When I got back, mud on my feet and smell of moist paper on my skin, I was told that I looked like a dripping crow. Oh, a white dripping crow, hahaha. White crows are considered omens of death, but I didn't say a word. It was that kind of evening.

It was that kind of evening, where you were almost convinced that something was going to happen. Something worth hoarding and looking over later in secret patches of daylight. Something should happen. Nothing did. At least, nothing that I noticed. The next day, the skies did not dare mess with the festive spirit. The night rumbled in triumph and dazzled me with its brilliance. And so I sit in this familiar seat, stretch my fingers, and return to the evening where nothing happened and everything was promised. Because maybe it's that waiting which brings out the best in me.


Tuesday 28 October 2008

Twenty-two candles. That's all my father came back with at 5:30 pm this evening. Everything else sold out. Ma was upset. Not that any of us had intended to contribute in any way to all the cracker-exploding shimmery-glimmery jollity that permeates the city this time of year. Diwali, it's called. When the stars go into hiding and are not missed by many. For weeks afterwards the smell of secondhand cigarette smoke reminds me of booming skies at two in the morning.

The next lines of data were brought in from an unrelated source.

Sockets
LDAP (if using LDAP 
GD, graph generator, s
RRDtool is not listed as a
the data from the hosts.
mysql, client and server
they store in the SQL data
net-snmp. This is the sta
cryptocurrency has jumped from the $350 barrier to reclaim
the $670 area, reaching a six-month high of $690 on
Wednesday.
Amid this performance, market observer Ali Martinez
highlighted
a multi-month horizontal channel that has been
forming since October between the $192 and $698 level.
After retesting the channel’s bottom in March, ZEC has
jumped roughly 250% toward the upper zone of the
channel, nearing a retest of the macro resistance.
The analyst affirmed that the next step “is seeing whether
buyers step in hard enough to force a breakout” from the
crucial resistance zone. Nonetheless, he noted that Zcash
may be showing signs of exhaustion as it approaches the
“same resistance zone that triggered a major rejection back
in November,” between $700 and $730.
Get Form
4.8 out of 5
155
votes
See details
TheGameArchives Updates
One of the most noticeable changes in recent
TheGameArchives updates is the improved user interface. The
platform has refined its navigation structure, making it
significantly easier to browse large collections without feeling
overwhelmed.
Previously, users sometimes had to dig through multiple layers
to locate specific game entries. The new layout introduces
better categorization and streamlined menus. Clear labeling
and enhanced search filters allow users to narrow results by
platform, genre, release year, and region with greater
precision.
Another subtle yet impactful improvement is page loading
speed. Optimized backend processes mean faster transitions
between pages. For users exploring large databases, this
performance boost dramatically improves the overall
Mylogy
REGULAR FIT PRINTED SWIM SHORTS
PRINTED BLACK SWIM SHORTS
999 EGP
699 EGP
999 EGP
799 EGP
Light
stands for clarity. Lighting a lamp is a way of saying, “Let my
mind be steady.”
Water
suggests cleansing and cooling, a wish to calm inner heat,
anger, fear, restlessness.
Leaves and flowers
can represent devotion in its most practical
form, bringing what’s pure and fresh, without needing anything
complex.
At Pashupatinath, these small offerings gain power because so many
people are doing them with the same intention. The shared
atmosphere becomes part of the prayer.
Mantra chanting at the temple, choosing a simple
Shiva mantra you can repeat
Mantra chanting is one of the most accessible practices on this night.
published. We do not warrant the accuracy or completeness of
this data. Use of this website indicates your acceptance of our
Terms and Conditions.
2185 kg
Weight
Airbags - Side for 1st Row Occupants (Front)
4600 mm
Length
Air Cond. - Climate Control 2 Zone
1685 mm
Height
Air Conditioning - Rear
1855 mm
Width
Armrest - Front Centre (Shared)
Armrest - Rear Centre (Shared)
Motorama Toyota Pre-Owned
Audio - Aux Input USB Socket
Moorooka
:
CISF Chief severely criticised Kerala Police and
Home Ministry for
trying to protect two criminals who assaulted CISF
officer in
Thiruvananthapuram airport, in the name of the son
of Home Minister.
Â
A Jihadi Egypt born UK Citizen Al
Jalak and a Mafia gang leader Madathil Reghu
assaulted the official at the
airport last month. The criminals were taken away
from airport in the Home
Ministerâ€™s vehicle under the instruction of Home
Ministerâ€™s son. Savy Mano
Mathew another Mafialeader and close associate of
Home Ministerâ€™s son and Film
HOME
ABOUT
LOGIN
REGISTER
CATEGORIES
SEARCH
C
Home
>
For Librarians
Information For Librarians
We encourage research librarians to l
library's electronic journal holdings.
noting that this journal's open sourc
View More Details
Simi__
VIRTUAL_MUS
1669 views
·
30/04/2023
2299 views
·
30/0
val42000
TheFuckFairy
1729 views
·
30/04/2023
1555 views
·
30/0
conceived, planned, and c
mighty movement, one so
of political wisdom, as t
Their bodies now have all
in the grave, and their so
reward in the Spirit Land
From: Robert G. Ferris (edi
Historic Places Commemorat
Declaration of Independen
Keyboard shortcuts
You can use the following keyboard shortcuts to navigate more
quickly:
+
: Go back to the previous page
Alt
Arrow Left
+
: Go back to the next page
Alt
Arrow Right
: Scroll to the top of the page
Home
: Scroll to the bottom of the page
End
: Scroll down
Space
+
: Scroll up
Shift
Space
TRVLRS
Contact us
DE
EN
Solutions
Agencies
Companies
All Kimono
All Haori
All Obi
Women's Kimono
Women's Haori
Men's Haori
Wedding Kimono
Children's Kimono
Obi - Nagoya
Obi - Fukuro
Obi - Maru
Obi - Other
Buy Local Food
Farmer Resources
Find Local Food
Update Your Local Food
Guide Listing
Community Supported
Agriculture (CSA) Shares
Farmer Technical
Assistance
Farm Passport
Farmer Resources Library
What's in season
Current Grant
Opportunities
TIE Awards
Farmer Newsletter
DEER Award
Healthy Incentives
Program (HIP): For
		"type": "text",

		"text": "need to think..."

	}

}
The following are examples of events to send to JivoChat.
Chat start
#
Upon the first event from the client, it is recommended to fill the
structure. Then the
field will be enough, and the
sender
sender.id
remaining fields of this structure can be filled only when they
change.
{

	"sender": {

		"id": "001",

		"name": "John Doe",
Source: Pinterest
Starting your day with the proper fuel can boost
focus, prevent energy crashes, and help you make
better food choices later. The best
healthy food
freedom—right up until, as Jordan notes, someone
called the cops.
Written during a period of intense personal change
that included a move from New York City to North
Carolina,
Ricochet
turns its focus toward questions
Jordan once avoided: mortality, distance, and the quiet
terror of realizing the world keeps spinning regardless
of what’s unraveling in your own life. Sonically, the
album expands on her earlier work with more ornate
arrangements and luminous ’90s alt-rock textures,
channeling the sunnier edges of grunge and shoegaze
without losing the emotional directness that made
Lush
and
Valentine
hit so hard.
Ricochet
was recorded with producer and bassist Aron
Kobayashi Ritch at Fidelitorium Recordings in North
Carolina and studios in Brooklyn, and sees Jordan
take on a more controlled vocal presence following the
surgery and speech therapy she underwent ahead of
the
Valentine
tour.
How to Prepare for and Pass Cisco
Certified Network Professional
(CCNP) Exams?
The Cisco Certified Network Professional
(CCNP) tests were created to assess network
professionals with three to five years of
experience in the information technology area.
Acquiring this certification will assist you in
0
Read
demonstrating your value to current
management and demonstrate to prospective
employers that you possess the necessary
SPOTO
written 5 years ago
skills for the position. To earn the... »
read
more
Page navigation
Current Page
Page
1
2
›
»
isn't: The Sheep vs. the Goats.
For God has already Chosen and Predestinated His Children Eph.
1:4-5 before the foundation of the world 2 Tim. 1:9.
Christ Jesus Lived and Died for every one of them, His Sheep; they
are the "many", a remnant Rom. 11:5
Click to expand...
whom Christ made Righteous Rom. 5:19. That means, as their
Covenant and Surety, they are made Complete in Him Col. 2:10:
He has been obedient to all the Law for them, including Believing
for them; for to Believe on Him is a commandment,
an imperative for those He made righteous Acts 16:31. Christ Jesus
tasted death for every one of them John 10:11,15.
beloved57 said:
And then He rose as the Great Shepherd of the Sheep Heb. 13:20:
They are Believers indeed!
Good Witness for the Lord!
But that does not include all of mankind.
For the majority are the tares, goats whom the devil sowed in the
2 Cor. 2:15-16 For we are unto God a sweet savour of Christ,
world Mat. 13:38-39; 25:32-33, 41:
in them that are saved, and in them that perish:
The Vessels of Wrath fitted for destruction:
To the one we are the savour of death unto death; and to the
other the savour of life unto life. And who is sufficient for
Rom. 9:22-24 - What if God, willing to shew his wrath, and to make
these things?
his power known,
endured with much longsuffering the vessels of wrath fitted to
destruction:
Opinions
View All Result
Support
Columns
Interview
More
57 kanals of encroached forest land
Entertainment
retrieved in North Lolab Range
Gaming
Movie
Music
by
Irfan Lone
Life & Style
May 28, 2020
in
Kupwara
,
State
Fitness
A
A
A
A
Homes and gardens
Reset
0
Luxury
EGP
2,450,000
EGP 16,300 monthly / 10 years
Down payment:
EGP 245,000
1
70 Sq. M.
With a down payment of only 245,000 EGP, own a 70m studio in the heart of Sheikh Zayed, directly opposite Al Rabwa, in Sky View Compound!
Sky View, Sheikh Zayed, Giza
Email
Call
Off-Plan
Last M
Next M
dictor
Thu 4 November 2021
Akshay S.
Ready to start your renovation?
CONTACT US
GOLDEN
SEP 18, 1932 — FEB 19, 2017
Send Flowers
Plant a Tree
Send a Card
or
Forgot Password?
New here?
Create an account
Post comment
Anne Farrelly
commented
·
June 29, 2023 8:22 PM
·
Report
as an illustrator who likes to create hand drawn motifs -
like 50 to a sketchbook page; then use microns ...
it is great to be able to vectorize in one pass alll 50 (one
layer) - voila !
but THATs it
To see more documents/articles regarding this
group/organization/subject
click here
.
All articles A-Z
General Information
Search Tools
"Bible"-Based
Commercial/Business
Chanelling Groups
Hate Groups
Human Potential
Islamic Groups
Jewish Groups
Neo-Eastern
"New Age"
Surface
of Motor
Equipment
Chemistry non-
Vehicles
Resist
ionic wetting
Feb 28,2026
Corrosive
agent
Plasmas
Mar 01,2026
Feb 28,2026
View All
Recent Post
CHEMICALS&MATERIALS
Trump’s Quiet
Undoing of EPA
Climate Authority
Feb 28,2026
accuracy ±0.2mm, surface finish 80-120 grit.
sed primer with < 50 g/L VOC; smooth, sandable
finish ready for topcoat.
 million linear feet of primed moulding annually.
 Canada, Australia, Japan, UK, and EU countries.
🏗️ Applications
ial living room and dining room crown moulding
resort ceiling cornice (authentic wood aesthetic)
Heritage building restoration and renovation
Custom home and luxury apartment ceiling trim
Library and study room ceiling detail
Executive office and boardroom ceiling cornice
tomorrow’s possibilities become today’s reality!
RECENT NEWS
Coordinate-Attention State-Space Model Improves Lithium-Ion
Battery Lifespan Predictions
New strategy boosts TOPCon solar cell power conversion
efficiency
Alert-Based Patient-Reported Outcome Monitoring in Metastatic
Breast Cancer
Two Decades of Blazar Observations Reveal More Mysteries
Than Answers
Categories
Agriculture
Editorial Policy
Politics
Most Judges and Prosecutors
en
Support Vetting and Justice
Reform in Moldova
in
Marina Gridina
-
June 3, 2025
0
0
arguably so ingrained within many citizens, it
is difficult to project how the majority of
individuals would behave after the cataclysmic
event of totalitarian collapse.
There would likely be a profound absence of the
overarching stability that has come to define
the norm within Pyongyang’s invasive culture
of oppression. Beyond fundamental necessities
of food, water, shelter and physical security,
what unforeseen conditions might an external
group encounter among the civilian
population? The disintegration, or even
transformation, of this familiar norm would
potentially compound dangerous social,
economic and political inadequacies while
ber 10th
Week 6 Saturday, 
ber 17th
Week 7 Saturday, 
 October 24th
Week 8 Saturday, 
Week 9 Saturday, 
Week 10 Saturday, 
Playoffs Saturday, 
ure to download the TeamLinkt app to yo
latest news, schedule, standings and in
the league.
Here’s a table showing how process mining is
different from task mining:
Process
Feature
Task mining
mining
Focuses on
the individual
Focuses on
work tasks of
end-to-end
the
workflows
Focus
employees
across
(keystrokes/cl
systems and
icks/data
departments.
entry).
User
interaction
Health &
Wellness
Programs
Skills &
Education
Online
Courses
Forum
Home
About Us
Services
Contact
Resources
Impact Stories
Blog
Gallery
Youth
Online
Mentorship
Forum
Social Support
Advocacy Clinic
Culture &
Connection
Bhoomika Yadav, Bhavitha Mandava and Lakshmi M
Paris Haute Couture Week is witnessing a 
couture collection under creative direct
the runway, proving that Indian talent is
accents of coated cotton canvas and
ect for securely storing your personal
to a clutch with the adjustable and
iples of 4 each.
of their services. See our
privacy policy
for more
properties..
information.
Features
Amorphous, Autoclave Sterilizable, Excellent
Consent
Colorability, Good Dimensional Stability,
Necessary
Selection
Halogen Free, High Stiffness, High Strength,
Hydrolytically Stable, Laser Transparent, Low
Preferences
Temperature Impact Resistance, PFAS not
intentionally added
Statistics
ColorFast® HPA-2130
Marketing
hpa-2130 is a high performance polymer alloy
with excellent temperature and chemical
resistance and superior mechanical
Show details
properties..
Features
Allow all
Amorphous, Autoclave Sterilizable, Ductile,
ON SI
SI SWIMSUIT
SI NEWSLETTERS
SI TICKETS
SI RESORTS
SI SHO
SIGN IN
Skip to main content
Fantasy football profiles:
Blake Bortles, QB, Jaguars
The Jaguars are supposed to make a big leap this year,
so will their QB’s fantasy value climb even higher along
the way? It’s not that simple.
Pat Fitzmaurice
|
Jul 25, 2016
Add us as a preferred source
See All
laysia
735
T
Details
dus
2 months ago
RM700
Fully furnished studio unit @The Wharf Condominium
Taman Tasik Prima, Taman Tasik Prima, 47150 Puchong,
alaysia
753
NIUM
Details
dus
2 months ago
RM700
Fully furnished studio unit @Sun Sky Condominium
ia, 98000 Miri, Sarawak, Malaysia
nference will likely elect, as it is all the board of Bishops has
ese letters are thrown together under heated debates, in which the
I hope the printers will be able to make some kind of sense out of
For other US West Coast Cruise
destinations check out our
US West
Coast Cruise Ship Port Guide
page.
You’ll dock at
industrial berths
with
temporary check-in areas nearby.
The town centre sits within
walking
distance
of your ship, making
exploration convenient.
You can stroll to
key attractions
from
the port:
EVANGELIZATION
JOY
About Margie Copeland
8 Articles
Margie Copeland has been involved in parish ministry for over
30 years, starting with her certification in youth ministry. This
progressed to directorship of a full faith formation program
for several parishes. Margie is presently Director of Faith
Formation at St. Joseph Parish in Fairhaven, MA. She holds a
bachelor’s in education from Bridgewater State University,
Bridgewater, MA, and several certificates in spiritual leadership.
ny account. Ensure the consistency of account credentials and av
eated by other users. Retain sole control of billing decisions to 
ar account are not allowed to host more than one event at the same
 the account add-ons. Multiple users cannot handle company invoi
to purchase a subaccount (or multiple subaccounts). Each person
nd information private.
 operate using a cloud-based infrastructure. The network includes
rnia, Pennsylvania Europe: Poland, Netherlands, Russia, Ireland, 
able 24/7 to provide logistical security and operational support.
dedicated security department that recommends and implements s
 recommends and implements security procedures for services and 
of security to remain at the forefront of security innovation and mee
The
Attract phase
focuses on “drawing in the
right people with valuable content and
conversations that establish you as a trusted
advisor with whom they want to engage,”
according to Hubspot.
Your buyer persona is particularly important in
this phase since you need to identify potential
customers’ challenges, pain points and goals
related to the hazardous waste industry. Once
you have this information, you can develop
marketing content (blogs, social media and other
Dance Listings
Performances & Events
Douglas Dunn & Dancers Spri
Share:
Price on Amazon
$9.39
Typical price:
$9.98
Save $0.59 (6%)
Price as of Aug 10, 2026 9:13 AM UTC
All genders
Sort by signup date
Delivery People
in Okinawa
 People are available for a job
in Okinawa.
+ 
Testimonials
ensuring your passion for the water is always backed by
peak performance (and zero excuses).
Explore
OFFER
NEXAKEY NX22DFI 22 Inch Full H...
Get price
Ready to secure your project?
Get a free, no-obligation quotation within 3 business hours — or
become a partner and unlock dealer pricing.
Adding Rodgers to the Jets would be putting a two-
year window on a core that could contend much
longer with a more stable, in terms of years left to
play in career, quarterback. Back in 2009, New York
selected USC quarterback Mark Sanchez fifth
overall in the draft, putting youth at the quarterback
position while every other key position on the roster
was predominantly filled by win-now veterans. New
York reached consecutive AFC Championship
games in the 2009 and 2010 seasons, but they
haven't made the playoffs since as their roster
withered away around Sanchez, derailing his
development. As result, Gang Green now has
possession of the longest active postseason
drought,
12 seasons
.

Twenty-two candles. Well. One must make the effort. They would have to do.

Ma set them up on the balcony, even spacing, lifting back her sleeves
carefully, skirting around the potted plants. I hovered near, unhelpful, munching on kaju barfi. Why put up such miserly little things when they're going to go out in a few minutes anyway. She didn't deign to answer that one. We must be content knowing that we must.

People came. More barfi, laddoo too. Talking, laughing, pjs, ciggie smoke, breaking out the Smirnoff, political adda. An evening of general bangaliana. They all left eventually, off to have kali pujor bhog at another friend's place. Only Baba and me left. Someone turned on Sony Pix. I fiddled around with playlists, turned off the lights, lay flat on my bed and surfed missed calls. And then, interrupting the Doobie Brothers, walked out to the balcony.

Orange light everywhere. Burnt orange and thick fog. An electric streak cutting through where a child waved a feeble phuljhuri. Hiss of brief fire licking the sky. Only thing is, from this particular balcony you can't really see the sky at all.

Not one of the twenty-two candles remained. I was momentarily so surprised that I called Ma up, asking if they'd been stolen. Was told to not be silly, they'd just burned out, now don't bother me please.

Twenty-two candles that, true to prediction, had burned out before I'd ever got to see them. Is it strange that I should miss their light?